■ **Goal of the exercise**: Starting at the first line of the data below, retype every line up to and including the one containing "interactive features not only make the".

Extracted data entries
⟨

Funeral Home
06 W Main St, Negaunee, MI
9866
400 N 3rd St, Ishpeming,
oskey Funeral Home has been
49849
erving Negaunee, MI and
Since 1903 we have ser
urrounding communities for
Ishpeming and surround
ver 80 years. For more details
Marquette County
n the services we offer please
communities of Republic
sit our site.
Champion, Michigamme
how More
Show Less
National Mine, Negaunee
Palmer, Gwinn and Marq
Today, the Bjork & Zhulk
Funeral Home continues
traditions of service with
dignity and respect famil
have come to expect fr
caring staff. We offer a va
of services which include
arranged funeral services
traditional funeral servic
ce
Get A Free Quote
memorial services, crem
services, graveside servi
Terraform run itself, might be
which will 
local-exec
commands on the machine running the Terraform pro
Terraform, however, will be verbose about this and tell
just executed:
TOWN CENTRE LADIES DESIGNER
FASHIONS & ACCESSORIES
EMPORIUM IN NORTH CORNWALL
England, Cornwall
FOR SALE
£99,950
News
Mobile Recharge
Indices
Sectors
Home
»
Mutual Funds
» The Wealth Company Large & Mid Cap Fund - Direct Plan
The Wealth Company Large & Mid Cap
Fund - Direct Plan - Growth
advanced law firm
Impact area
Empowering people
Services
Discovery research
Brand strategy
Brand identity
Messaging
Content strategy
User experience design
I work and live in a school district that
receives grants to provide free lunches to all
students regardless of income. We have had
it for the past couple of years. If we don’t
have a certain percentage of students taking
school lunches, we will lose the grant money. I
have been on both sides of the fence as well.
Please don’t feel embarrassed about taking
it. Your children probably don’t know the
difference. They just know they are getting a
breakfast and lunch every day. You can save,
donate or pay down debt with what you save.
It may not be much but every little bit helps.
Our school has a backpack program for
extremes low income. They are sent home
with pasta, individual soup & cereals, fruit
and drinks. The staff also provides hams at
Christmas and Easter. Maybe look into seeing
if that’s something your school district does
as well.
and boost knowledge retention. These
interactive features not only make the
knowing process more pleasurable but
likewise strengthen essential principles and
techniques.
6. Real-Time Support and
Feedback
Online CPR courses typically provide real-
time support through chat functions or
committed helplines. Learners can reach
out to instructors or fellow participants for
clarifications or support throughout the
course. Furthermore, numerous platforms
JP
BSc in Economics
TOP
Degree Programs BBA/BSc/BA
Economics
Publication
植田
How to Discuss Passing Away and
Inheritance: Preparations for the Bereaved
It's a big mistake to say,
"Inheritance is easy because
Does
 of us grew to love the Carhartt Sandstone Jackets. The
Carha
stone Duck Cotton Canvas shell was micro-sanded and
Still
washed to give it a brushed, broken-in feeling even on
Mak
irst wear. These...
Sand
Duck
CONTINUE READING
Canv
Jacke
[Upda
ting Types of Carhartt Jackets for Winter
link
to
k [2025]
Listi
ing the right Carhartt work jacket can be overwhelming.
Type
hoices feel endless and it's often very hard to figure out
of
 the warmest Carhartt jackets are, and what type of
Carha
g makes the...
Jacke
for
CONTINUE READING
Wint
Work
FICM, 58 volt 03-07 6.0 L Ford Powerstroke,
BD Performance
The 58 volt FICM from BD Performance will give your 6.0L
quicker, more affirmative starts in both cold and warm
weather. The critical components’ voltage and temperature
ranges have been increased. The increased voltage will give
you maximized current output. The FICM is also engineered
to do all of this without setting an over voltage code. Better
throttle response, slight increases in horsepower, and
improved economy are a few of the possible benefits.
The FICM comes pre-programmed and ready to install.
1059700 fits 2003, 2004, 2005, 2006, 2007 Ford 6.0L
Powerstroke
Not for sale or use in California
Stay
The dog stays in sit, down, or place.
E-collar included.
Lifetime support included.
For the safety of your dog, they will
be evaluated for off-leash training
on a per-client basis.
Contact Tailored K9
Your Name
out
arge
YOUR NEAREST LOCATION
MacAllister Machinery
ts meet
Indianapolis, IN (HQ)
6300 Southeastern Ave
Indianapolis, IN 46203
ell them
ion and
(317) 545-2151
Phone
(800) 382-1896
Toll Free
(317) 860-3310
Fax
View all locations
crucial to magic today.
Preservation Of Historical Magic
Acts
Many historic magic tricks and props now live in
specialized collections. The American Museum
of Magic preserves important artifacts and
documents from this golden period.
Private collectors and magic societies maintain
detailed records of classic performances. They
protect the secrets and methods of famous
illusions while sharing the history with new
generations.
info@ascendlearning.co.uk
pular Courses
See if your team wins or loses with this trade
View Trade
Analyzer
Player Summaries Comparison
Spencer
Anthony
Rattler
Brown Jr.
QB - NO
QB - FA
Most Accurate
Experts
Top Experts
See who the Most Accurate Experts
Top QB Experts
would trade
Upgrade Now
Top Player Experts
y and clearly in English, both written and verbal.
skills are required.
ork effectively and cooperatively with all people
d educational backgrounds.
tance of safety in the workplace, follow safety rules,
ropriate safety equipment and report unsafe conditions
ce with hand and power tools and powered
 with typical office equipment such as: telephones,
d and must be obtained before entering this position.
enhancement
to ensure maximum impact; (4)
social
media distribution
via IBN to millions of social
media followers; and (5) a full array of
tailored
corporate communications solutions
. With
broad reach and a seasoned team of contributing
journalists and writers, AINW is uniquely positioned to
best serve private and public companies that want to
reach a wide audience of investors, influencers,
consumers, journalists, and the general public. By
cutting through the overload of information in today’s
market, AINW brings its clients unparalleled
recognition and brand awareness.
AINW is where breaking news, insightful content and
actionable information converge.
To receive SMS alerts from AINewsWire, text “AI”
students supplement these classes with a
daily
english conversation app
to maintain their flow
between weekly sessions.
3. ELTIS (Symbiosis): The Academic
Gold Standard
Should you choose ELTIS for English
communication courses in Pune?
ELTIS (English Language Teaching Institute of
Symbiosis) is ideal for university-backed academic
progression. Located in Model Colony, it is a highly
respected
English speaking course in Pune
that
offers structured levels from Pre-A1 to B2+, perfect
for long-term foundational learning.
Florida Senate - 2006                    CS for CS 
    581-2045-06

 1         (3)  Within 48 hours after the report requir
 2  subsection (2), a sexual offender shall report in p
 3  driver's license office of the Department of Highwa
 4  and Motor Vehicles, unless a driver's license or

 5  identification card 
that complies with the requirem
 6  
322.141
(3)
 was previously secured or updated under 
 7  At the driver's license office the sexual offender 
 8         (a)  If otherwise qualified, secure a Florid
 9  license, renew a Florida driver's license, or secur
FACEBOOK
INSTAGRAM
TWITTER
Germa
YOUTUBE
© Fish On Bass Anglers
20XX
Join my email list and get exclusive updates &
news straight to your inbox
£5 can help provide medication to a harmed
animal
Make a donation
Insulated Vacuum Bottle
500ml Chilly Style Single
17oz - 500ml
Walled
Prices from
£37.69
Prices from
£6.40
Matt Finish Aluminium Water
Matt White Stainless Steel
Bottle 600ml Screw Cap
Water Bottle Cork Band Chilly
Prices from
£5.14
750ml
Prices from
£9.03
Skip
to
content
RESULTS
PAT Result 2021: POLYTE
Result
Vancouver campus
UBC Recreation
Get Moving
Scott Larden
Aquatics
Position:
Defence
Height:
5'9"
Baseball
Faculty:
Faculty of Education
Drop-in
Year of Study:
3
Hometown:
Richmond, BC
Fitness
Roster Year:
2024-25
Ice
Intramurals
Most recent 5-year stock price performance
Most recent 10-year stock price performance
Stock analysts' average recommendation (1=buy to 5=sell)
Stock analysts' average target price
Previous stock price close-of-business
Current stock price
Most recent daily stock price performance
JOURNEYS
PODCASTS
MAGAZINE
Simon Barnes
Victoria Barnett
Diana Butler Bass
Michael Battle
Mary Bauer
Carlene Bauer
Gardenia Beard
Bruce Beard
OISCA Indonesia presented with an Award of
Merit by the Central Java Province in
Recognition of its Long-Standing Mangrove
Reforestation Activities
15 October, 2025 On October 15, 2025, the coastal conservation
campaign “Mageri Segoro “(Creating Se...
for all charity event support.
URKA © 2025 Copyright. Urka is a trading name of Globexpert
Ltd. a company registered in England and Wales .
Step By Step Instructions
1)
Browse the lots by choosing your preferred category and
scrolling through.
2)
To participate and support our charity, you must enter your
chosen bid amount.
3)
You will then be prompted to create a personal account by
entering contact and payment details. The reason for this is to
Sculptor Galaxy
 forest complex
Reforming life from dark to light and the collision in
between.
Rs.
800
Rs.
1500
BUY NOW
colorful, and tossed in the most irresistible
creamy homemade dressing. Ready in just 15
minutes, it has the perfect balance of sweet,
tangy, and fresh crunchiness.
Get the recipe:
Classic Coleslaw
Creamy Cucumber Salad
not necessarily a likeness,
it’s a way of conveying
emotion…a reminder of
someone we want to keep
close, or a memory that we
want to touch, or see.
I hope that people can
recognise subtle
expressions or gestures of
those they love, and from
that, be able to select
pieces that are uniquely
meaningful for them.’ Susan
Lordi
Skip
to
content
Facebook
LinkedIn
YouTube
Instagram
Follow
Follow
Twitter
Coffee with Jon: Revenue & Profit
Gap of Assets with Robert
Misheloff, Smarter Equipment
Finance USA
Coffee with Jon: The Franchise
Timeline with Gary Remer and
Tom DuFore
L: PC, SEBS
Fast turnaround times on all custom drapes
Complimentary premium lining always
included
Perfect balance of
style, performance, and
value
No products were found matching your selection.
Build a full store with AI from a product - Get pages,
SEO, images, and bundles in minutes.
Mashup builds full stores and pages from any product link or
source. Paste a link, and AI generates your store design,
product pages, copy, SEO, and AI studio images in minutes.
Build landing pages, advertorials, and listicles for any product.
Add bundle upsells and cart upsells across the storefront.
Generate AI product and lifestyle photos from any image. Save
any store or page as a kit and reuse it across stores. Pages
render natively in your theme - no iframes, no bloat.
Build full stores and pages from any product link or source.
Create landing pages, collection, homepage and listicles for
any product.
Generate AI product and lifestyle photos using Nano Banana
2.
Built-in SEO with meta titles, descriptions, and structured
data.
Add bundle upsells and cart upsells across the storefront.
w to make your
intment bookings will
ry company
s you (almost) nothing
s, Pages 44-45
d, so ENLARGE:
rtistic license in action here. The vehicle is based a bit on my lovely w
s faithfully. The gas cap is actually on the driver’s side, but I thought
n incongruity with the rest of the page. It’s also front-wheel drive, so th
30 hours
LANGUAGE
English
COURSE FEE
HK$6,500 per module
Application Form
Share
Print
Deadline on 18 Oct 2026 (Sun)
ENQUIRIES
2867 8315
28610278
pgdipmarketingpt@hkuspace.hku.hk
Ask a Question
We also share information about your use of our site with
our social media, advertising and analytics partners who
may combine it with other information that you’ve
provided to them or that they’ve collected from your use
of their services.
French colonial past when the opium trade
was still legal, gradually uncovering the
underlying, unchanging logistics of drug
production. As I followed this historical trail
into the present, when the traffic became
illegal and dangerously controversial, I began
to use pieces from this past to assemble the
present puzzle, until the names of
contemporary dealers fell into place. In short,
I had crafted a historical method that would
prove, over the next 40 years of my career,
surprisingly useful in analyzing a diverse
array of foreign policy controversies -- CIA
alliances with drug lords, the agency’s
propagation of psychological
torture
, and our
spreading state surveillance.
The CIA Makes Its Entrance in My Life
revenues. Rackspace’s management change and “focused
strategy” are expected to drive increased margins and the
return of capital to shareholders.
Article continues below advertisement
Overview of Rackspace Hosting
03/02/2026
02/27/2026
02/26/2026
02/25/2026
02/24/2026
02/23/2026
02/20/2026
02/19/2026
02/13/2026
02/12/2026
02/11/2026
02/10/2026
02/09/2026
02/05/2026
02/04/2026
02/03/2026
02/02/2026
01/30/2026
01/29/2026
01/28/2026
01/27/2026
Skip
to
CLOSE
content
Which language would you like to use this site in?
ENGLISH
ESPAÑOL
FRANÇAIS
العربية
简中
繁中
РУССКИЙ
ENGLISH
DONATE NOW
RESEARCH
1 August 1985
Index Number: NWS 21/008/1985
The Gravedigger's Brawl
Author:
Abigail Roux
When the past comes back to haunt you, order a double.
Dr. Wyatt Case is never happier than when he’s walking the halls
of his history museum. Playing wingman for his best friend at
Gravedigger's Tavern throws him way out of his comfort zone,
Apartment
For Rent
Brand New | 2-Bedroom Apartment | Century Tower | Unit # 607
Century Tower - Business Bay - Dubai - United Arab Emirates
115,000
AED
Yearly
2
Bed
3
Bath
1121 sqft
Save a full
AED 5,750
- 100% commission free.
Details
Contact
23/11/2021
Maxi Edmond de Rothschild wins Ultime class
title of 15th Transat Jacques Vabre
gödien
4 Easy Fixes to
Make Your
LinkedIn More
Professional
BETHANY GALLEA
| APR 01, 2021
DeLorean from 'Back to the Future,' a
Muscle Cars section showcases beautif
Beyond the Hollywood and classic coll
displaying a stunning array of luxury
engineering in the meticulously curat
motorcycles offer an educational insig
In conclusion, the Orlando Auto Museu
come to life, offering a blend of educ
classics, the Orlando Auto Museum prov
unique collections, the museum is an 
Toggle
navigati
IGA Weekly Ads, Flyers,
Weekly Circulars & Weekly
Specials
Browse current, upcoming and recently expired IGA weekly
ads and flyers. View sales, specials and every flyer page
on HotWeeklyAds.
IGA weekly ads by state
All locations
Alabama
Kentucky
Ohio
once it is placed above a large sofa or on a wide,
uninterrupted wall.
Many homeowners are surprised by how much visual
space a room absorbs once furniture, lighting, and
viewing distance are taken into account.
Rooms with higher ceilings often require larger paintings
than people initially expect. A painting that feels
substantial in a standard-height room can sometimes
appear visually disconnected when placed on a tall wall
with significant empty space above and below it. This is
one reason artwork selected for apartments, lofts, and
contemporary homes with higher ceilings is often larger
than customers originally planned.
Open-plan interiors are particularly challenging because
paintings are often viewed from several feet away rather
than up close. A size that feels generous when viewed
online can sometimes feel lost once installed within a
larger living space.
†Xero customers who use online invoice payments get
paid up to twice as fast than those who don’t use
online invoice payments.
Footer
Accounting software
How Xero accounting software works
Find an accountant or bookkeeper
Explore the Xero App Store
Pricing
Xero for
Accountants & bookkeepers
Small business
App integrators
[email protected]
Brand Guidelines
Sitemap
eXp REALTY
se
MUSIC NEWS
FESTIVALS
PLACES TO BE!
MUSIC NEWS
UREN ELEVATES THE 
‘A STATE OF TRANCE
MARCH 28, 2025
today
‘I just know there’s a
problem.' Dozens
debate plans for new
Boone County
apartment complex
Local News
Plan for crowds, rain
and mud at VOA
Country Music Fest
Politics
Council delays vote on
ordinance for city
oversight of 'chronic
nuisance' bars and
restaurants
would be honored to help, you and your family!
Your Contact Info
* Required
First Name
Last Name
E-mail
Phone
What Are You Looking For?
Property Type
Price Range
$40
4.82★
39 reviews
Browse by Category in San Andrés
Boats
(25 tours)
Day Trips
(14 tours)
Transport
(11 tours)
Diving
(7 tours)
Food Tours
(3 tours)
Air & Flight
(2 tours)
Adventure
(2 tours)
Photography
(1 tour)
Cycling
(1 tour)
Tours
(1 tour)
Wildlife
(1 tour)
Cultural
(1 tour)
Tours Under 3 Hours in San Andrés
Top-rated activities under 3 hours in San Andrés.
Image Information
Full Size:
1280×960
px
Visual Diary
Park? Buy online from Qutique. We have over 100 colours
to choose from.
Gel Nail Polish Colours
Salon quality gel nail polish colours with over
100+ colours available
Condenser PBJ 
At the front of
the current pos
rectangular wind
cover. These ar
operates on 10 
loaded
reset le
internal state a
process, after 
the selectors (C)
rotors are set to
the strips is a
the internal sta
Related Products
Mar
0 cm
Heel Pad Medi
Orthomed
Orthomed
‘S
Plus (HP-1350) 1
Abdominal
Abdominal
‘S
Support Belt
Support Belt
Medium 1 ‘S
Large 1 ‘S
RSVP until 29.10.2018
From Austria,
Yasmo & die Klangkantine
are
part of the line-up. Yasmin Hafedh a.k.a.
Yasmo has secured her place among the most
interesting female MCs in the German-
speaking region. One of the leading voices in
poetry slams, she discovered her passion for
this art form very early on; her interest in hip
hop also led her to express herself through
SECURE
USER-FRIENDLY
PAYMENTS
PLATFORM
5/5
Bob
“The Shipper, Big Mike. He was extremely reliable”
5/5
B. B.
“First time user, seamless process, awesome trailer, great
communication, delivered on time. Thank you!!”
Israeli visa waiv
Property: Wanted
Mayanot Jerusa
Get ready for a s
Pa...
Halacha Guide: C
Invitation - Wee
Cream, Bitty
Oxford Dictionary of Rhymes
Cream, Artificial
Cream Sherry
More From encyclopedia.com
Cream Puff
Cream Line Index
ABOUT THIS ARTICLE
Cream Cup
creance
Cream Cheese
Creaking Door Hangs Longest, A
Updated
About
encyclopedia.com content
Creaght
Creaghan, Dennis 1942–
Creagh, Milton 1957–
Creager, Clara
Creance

⟩

■ **Answer to this task**:
Funeral Home
06 W Main St, Negaunee, MI
9866
400 N 3rd St, Ishpeming,
oskey Funeral Home has been
49849
erving Negaunee, MI and
Since 1903 we have ser
urrounding communities for
Ishpeming and surround
ver 80 years. For more details
Marquette County
n the services we offer please
communities of Republic
sit our site.
Champion, Michigamme
how More
Show Less
National Mine, Negaunee
Palmer, Gwinn and Marq
Today, the Bjork & Zhulk
Funeral Home continues
traditions of service with
dignity and respect famil
have come to expect fr
caring staff. We offer a va
of services which include
arranged funeral services
traditional funeral servic
ce
Get A Free Quote
memorial services, crem
services, graveside servi
Terraform run itself, might be
which will 
local-exec
commands on the machine running the Terraform pro
Terraform, however, will be verbose about this and tell
just executed:
TOWN CENTRE LADIES DESIGNER
FASHIONS & ACCESSORIES
EMPORIUM IN NORTH CORNWALL
England, Cornwall
FOR SALE
£99,950
News
Mobile Recharge
Indices
Sectors
Home
»
Mutual Funds
» The Wealth Company Large & Mid Cap Fund - Direct Plan
The Wealth Company Large & Mid Cap
Fund - Direct Plan - Growth
advanced law firm
Impact area
Empowering people
Services
Discovery research
Brand strategy
Brand identity
Messaging
Content strategy
User experience design
I work and live in a school district that
receives grants to provide free lunches to all
students regardless of income. We have had
it for the past couple of years. If we don’t
have a certain percentage of students taking
school lunches, we will lose the grant money. I
have been on both sides of the fence as well.
Please don’t feel embarrassed about taking
it. Your children probably don’t know the
difference. They just know they are getting a
breakfast and lunch every day. You can save,
donate or pay down debt with what you save.
It may not be much but every little bit helps.
Our school has a backpack program for
extremes low income. They are sent home
with pasta, individual soup & cereals, fruit
and drinks. The staff also provides hams at
Christmas and Easter. Maybe look into seeing
if that’s something your school district does
as well.
and boost knowledge retention. These
interactive features not only make the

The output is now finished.